After overcoming a number of regulatory hurdles it looks like Impossible Foods' plant-based meat alternative will finally be hitting grocery stores in the United States. The U.S. Food and Drug Administration (FDA) has approved the additive soy leghemoglobin in uncooked foods for sale directly to consumers, allowing Impossible Foods to move from only selling its products in restaurants and into supermarkets across the country.
Although Impossible Foods has been selling its plant-based burger products in restaurants across the United States for several years, it only really received full, clear FDA approval in the middle of 2018. And even then, the approval was significantly limited to, "ground beef analogue products intended to be cooked," meaning the uncooked product could still not be sold directly to consumers.

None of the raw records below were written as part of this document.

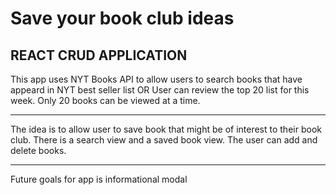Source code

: # Save your book club ideas
REACT CRUD APPLICATION
---
This app uses NYT Books API to allow users to search books that have appeard in NYT best seller list OR User can review the top 20 list for this week. Only 20 books can be viewed at a time.

---

The idea is to allow user to save book that might be of interest to their book club. There is a search view and a saved book view. The user can add and delete books.

---

Future goals for app is informational modal
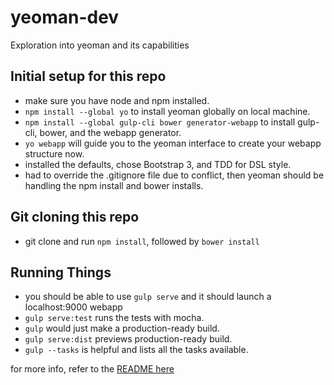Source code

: # yeoman-dev
Exploration into yeoman and its capabilities

## Initial setup for this repo
- make sure you have node and npm installed.
- `npm install --global yo` to install yeoman globally on local machine.
- `npm install --global gulp-cli bower generator-webapp` to install gulp-cli, bower, and the webapp generator.
- `yo webapp` will guide you to the yeoman interface to create your webapp structure now.
- installed the defaults, chose Bootstrap 3, and TDD for DSL style.
- had to override the .gitignore file due to conflict, then yeoman should be handling the npm install and bower installs.

## Git cloning this repo
- git clone and run `npm install`, followed by `bower install`

## Running Things
- you should be able to use `gulp serve` and it should launch a localhost:9000 webapp
- `gulp serve:test` runs the tests with mocha.
- `gulp` would just make a production-ready build.
- `gulp serve:dist` previews production-ready build.
- `gulp --tasks` is helpful and lists all the tasks available.

for more info, refer to the [README here](https://github.com/yeoman/generator-webapp/blob/master/docs/README.md)


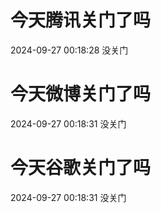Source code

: # 今天腾讯关门了吗

2024-09-27 00:18:28 没关门

# 今天微博关门了吗

2024-09-27 00:18:31 没关门

# 今天谷歌关门了吗

2024-09-27 00:18:31 没关门

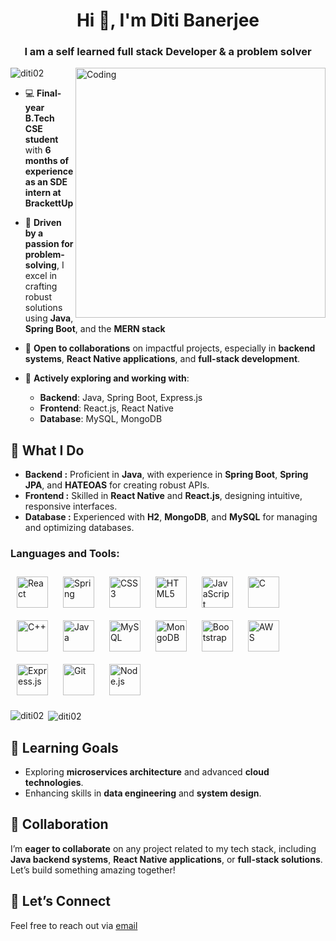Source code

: 
<h1 align="center">Hi 👋, I'm Diti Banerjee</h1>
<h3 align="center">I am a self learned full stack Developer & a problem solver</h3>
<img align="right" alt="Coding" width="400" src="https://user-images.githubusercontent.com/59734313/157189039-c09b3e38-9f42-42c0-ab54-14f1574190a7.gif">

<p align="left">
  <img src="https://komarev.com/ghpvc/?username=diti02&label=Profile%20views&color=0e75b6&style=flat" alt="diti02" />
</p>

- 💻 **Final-year B.Tech CSE student** with **6 months of experience as an SDE intern at BrackettUp**
- 🌟 **Driven by a passion for problem-solving**, I excel in crafting robust solutions using **Java**, **Spring Boot**, and the **MERN stack**

- 👯 **Open to collaborations** on impactful projects, especially in **backend systems**, **React Native applications**, and **full-stack development**.

- 🌱 **Actively exploring and working with**:
  - **Backend**: Java, Spring Boot, Express.js  
  - **Frontend**: React.js, React Native  
  - **Database**: MySQL, MongoDB 

 <h2>🌟 What I Do</h2>
    <ul>
        <li><strong>Backend :</strong> Proficient in <strong>Java</strong>, with experience in <strong>Spring Boot</strong>, <strong>Spring JPA</strong>, and <strong>HATEOAS</strong> for creating robust APIs.</li>
        <li><strong>Frontend :</strong> Skilled in <strong>React Native</strong> and <strong>React.js</strong>, designing intuitive, responsive interfaces.</li>
        <li><strong>Database :</strong> Experienced with <strong>H2</strong>, <strong>MongoDB</strong>, and <strong>MySQL</strong> for managing and optimizing databases.</li>
    </ul>

<p align="left">
</p>

<h3 align="left">Languages and Tools:</h3>
<p align="left"> <a href="https://reactjs.org/" target="_blank"><img style="margin: 10px" src="https://profilinator.rishav.dev/skills-assets/react-original-wordmark.svg" alt="React" height="50" /></a>  
  <a href="https://docs.spring.io/spring-framework/docs/3.0.x/reference/expressions.html#:~:text=The%20Spring%20Expression%20Language%20(SpEL,and%20basic%20string%20templating%20functionality." target="_blank"><img style="margin: 10px" src="https://profilinator.rishav.dev/skills-assets/springio-icon.svg" alt="Spring" height="50" /></a>  
<a href="https://www.w3schools.com/css/" target="_blank"><img style="margin: 10px" src="https://profilinator.rishav.dev/skills-assets/css3-original-wordmark.svg" alt="CSS3" height="50" /></a>  
<a href="https://en.wikipedia.org/wiki/HTML5" target="_blank"><img style="margin: 10px" src="https://profilinator.rishav.dev/skills-assets/html5-original-wordmark.svg" alt="HTML5" height="50" /></a>  
<a href="https://www.javascript.com/" target="_blank"><img style="margin: 10px" src="https://profilinator.rishav.dev/skills-assets/javascript-original.svg" alt="JavaScript" height="50" /></a>  
<a href="https://www.cprogramming.com/" target="_blank"><img style="margin: 10px" src="https://profilinator.rishav.dev/skills-assets/c-original.svg" alt="C" height="50" /></a>  
<a href="https://www.cplusplus.com/" target="_blank"><img style="margin: 10px" src="https://profilinator.rishav.dev/skills-assets/cplusplus-original.svg" alt="C++" height="50" /></a>  
<a href="https://www.java.com/" target="_blank"><img style="margin: 10px" src="https://profilinator.rishav.dev/skills-assets/java-original-wordmark.svg" alt="Java" height="50" /></a>  
<a href="https://www.mysql.com/" target="_blank"><img style="margin: 10px" src="https://profilinator.rishav.dev/skills-assets/mysql-original-wordmark.svg" alt="MySQL" height="50" /></a>  
<a href="https://www.mongodb.com/" target="_blank"><img style="margin: 10px" src="https://profilinator.rishav.dev/skills-assets/mongodb-original-wordmark.svg" alt="MongoDB" height="50" /></a>  
<a href="https://getbootstrap.com/docs/3.4/javascript/" target="_blank"><img style="margin: 10px" src="https://profilinator.rishav.dev/skills-assets/bootstrap-plain.svg" alt="Bootstrap" height="50" /></a>  
<a href="https://aws.amazon.com/" target="_blank"><img style="margin: 10px" src="https://profilinator.rishav.dev/skills-assets/amazonwebservices-original-wordmark.svg" alt="AWS" height="50" /></a>  
<a href="https://expressjs.com/" target="_blank"><img style="margin: 10px" src="https://profilinator.rishav.dev/skills-assets/express-original-wordmark.svg" alt="Express.js" height="50" /></a>  
<a href="https://github.com/" target="_blank"><img style="margin: 10px" src="https://profilinator.rishav.dev/skills-assets/git-scm-icon.svg" alt="Git" height="50" /></a>  
<a href="https://nodejs.org/" target="_blank"><img style="margin: 10px" src="https://profilinator.rishav.dev/skills-assets/nodejs-original-wordmark.svg" alt="Node.js" height="50" /></a>  </p>
<p><img align="left" src="https://github-readme-stats.vercel.app/api/top-langs?username=diti02&show_icons=true&locale=en&layout=compact" alt="diti02" /></p>

<p>&nbsp;<img align="center" src="https://github-readme-stats.vercel.app/api?username=diti02&show_icons=true&locale=en" alt="diti02" /></p>
<p>
 <h2>🌱 Learning Goals</h2>
    <ul>
        <li>Exploring <strong>microservices architecture</strong> and advanced <strong>cloud technologies</strong>.</li>
        <li>Enhancing skills in <strong>data engineering</strong> and <strong>system design</strong>.</li>
    </ul>
</p>
<p>
    <h2>🤝 Collaboration</h2>
    <p>I’m <strong>eager to collaborate</strong> on any project related to my tech stack, including <strong>Java backend systems</strong>, <strong>React Native applications</strong>, or <strong>full-stack solutions</strong>. Let’s build something amazing together!</p></p>
    <p>
      <h2>💬 Let’s Connect</h2>
    <p>Feel free to reach out via <a href="mailto:ditibanerjee006@example.com">email</a> </p>
    </p>
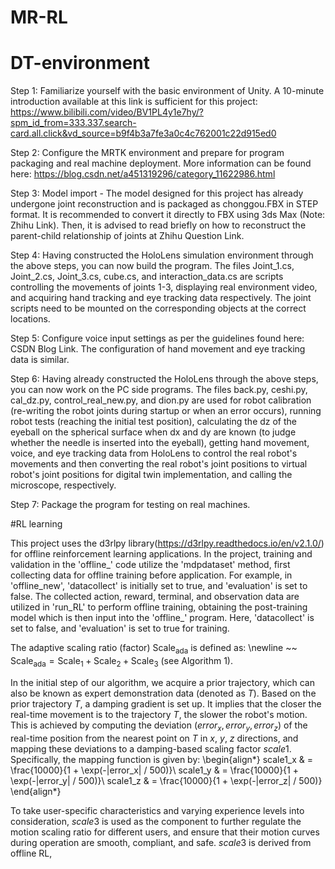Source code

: # MR-RL

# DT-environment
Step 1: Familiarize yourself with the basic environment of Unity. A 10-minute introduction available at this link is sufficient for this project: https://www.bilibili.com/video/BV1PL4y1e7hy/?spm_id_from=333.337.search-card.all.click&vd_source=b9f4b3a7fe3a0c4c762001c22d915ed0

Step 2: Configure the MRTK environment and prepare for program packaging and real machine deployment. More information can be found here: https://blog.csdn.net/a451319296/category_11622986.html

Step 3: Model import - The model designed for this project has already undergone joint reconstruction and is packaged as chonggou.FBX in STEP format. It is recommended to convert it directly to FBX using 3ds Max (Note: Zhihu Link). Then, it is advised to read briefly on how to reconstruct the parent-child relationship of joints at Zhihu Question Link.

Step 4: Having constructed the HoloLens simulation environment through the above steps, you can now build the program. The files Joint_1.cs, Joint_2.cs, Joint_3.cs, cube.cs, and interaction_data.cs are scripts controlling the movements of joints 1-3, displaying real environment video, and acquiring hand tracking and eye tracking data respectively. The joint scripts need to be mounted on the corresponding objects at the correct locations.

Step 5: Configure voice input settings as per the guidelines found here: CSDN Blog Link. The configuration of hand movement and eye tracking data is similar.

Step 6: Having already constructed the HoloLens through the above steps, you can now work on the PC side programs. The files back.py, ceshi.py, cal_dz.py, control_real_new.py, and dion.py are used for robot calibration (re-writing the robot joints during startup or when an error occurs), running robot tests (reaching the initial test position), calculating the dz of the eyeball on the spherical surface when dx and dy are known (to judge whether the needle is inserted into the eyeball), getting hand movement, voice, and eye tracking data from HoloLens to control the real robot's movements and then converting the real robot's joint positions to virtual robot's joint positions for digital twin implementation, and calling the microscope, respectively.

Step 7: Package the program for testing on real machines.

#RL learning

This project uses the d3rlpy library(https://d3rlpy.readthedocs.io/en/v2.1.0/) for offline reinforcement learning applications. In the project, training and validation in the 'offline_' code utilize the 'mdpdataset' method, first collecting data for offline training before application. For example, in 'offline_new', 'datacollect' is initially set to true, and 'evaluation' is set to false. The collected action, reward, terminal, and observation data are utilized in 'run_RL' to perform offline training, obtaining the post-training model which is then input into the 'offline_' program. Here, 'datacollect' is set to false, and 'evaluation' is set to true for training.

The adaptive scaling ratio (factor) $\text{Scale}_{\text{ada}}$ is  defined as:
\newline ~~ $\text{Scale}_{\text{ada}} = \text{Scale}_1 + \text{Scale}_2 + \text{Scale}_3$ (see Algorithm 1).

In the initial step of our algorithm, we acquire a prior trajectory, which can also be known as expert demonstration data (denoted as $T$).  Based on the prior trajectory $T$, a damping gradient is set up. It implies that the closer the real-time movement is to the trajectory $T$, the slower the robot's motion. This is achieved by computing the deviation $(error_x, error_y, error_z)$ of the real-time position from the nearest point on $T$ in $x$, $y$, $z$ directions, and mapping these deviations to a damping-based scaling factor $scale1$. Specifically, the mapping function is given by:
\begin{align*}
scale1_x & = \frac{10000}{1 + \exp(-|error_x| / 500)}\\
scale1_y & = \frac{10000}{1 + \exp(-|error_y| / 500)}\\
scale1_z & = \frac{10000}{1 + \exp(-|error_z| / 500)}
\end{align*}


To take user-specific characteristics and varying experience levels into consideration,   $scale3$ is used as the component to further regulate the motion scaling ratio for different users, and ensure that their motion curves during operation are smooth, compliant, and safe. $scale3$ is derived from offline RL,
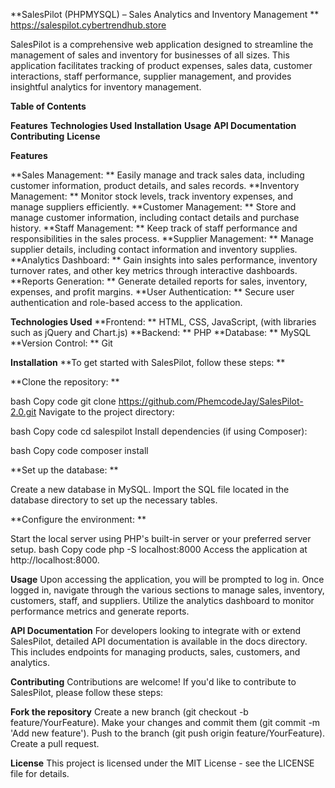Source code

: **SalesPilot (PHPMYSQL) – Sales Analytics and Inventory Management **
https://salespilot.cybertrendhub.store

SalesPilot is a comprehensive web application designed to streamline the management of sales and inventory for businesses of all sizes. This application facilitates tracking of product expenses, sales data, customer interactions, staff performance, supplier management, and provides insightful analytics for inventory management.

**Table of Contents**

**Features**
**Technologies Used**
**Installation**
**Usage**
**API Documentation**
**Contributing**
**License**

**Features**

**Sales Management: **
Easily manage and track sales data, including customer information, product details, and sales records.
**Inventory Management: ** 
Monitor stock levels, track inventory expenses, and manage suppliers efficiently.
**Customer Management: ** 
Store and manage customer information, including contact details and purchase history.
**Staff Management: ** 
Keep track of staff performance and responsibilities in the sales process.
**Supplier Management: ** 
Manage supplier details, including contact information and inventory supplies.
**Analytics Dashboard: ** 
Gain insights into sales performance, inventory turnover rates, and other key metrics through interactive dashboards.
**Reports Generation: ** 
Generate detailed reports for sales, inventory, expenses, and profit margins.
**User Authentication: ** 
Secure user authentication and role-based access to the application.

**Technologies Used**
**Frontend: **
HTML, CSS, JavaScript, (with libraries such as jQuery and Chart.js)
**Backend: ** 
PHP
**Database: ** 
MySQL
**Version Control: ** 
Git


**Installation**
**To get started with SalesPilot, follow these steps: **

**Clone the repository: **

bash
Copy code
git clone https://github.com/PhemcodeJay/SalesPilot-2.0.git
Navigate to the project directory:

bash
Copy code
cd salespilot
Install dependencies (if using Composer):

bash
Copy code
composer install

**Set up the database: **

Create a new database in MySQL.
Import the SQL file located in the database directory to set up the necessary tables.

**Configure the environment: **

Start the local server using PHP's built-in server or your preferred server setup.
bash
Copy code
php -S localhost:8000
Access the application at http://localhost:8000.

**Usage**
Upon accessing the application, you will be prompted to log in.
Once logged in, navigate through the various sections to manage sales, inventory, customers, staff, and suppliers.
Utilize the analytics dashboard to monitor performance metrics and generate reports.

**API Documentation**
For developers looking to integrate with or extend SalesPilot, detailed API documentation is available in the docs directory. This includes endpoints for managing products, sales, customers, and analytics.

**Contributing**
Contributions are welcome! If you'd like to contribute to SalesPilot, please follow these steps:

**Fork the repository**
Create a new branch (git checkout -b feature/YourFeature).
Make your changes and commit them (git commit -m 'Add new feature').
Push to the branch (git push origin feature/YourFeature).
Create a pull request.

**License**
This project is licensed under the MIT License - see the LICENSE file for details.


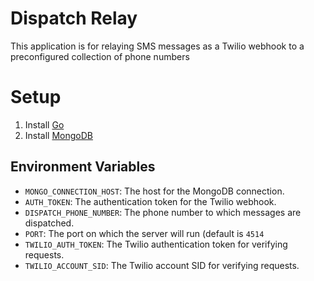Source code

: # Dispatch Relay

This application is for relaying SMS messages as a Twilio webhook to a 
preconfigured collection of phone numbers

# Setup

1. Install [Go](https://go.dev/doc/install)
2. Install [MongoDB](https://www.mongodb.com/docs/manual/installation/)

## Environment Variables

- `MONGO_CONNECTION_HOST`: The host for the MongoDB connection.
- `AUTH_TOKEN`: The authentication token for the Twilio webhook.
- `DISPATCH_PHONE_NUMBER`: The phone number to which messages are dispatched.
- `PORT`: The port on which the server will run (default is `4514`
- `TWILIO_AUTH_TOKEN`: The Twilio authentication token for verifying requests.
- `TWILIO_ACCOUNT_SID`: The Twilio account SID for verifying requests.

The big hurdle that slowed down the roll out related to a key compound that made Impossible Foods' product unique – soy leghemoglobin. Heme is a molecule found in almost every living thing on the planet, and it is this molecule that Impossible Foods suggests creates the distinct red, bloody texture and taste of meat. It can be conveniently harvested from the roots of soy plants in the form of soy leghemoglobin. But even more efficiently, Impossible Foods developed a method allowing soy hemoglobin to be produced by a specially engineered form of yeast.
In the 2018 FDA approval, the regulatory agency classified soy leghemoglobin as a color additive, meaning it needed extra pre-market approval before it could be sold directly to consumers. Now, pending a 30-day period evaluating any objections from the public, the FDA has finally approved soy leghemoglobin.
"As these new products and ingredient sources come to the market, the FDA has a responsibility to provide the appropriate regulatory oversight to protect public health by ensuring that these new foods and food ingredients are safe," says Dennis Keefe, director of the FDA's Office of Food Additive Safety. "As part of these efforts, today the FDA has approved Impossible Foods' color additive petition for the use of soy leghemoglobin in alternative, non-animal protein sources, like vegetable burgers. After a thorough review of available scientific information, the FDA has concluded that this use is safe. This action will allow the use of soy leghemoglobin in uncooked beef analogue products sold directly to consumers, such as in food retail settings."
The FDA announcement comes at a good time for Impossible Foods, ahead of an enormous deal to roll out the Impossible Whopper in Burger Kings across the US from August 8th. While legally the company will most likely be able to move its product into grocery stores from early September, it is unclear how quickly supplies will be able to meet the dramatically increased demand.
Throughout much of 2019 the company has struggled to scale up production to match the growing popularity of its plant-based burgers. New funding, and increased manufacturing capacity, promises to expand supply to at least consistently deliver burgers to restaurants already serving the product, but it may take some time before Impossible Foods can get its burgers into supermarkets and grocery stores across the country. Impossible Foods claims it will launch "in select retail outlets in September."